I served myself again from the Chinese takeout cooling on the table, even though I was no longer hungry. My mother was the only other one still eating. She never ate, then she ate like a wolf. I put the food in my mouth without tasting it. The heron was seen. How blissful to be able to find that kind of peace with the past.
“I have a terrible memory,” my mother said then.
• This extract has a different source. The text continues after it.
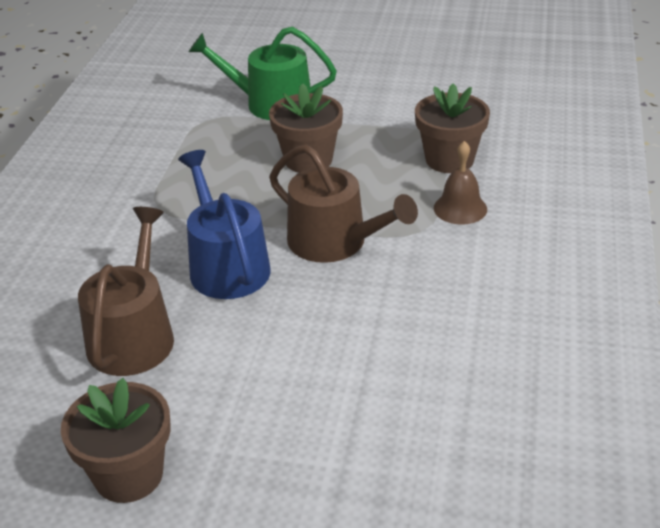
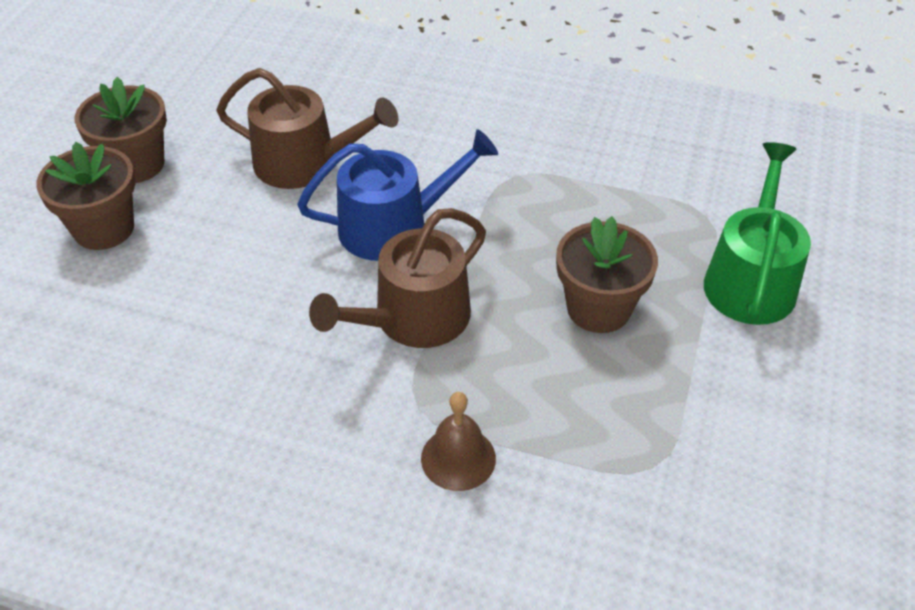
camera: 95 degrees right, 10 degrees up
(449, 160) = (583, 467): brown flower pot -> brown flower pot (104, 228)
She sounded tipsy, which surprised me. She drank wine every night, but she rarely got drunk. “All of my memories,” she continued morosely, “all of my memories have my children in them. Even the ones from before they were born.”
“So your life began twenty-three years ago,” Paul said. That was my age at the time.
“I guess so,” my mother said.
“But that’s very sweet,” Siri said.
“Is it?” my mother said. “It seems a bit sad to me.”
But I do not think my mother meant that she remembered only her life after my birth. I think she meant what she said: that we were in all of her memories, even though we could not be. The narratives were part of my mother’s power. The past shaped the present, but the present also reshaped the past.
—
OUR RELATIONSHIP CHANGED abruptly when I went away to college. It was as if my mother had been molding me my whole life, and now suddenly she stepped away, as if I were complete, as if she liked what she saw. The absence of her anger terrified me as much as the anger itself had. I still felt far from complete. The year I left, my mother added a second full-time job to her first. She began her own children’s book publishing company in the ground floor of our building. She told me she knew my brother would be leaving a too-short four years later, and she refused to allow her life to feel empty without us. She made time for me whenever I called but very rarely called me first. Sometimes we went two months without speaking. I felt the free-floating horror of freedom. It took two years before I stopped jumping up from my seat in my too-quiet dorm room, hallucinating her screaming my name.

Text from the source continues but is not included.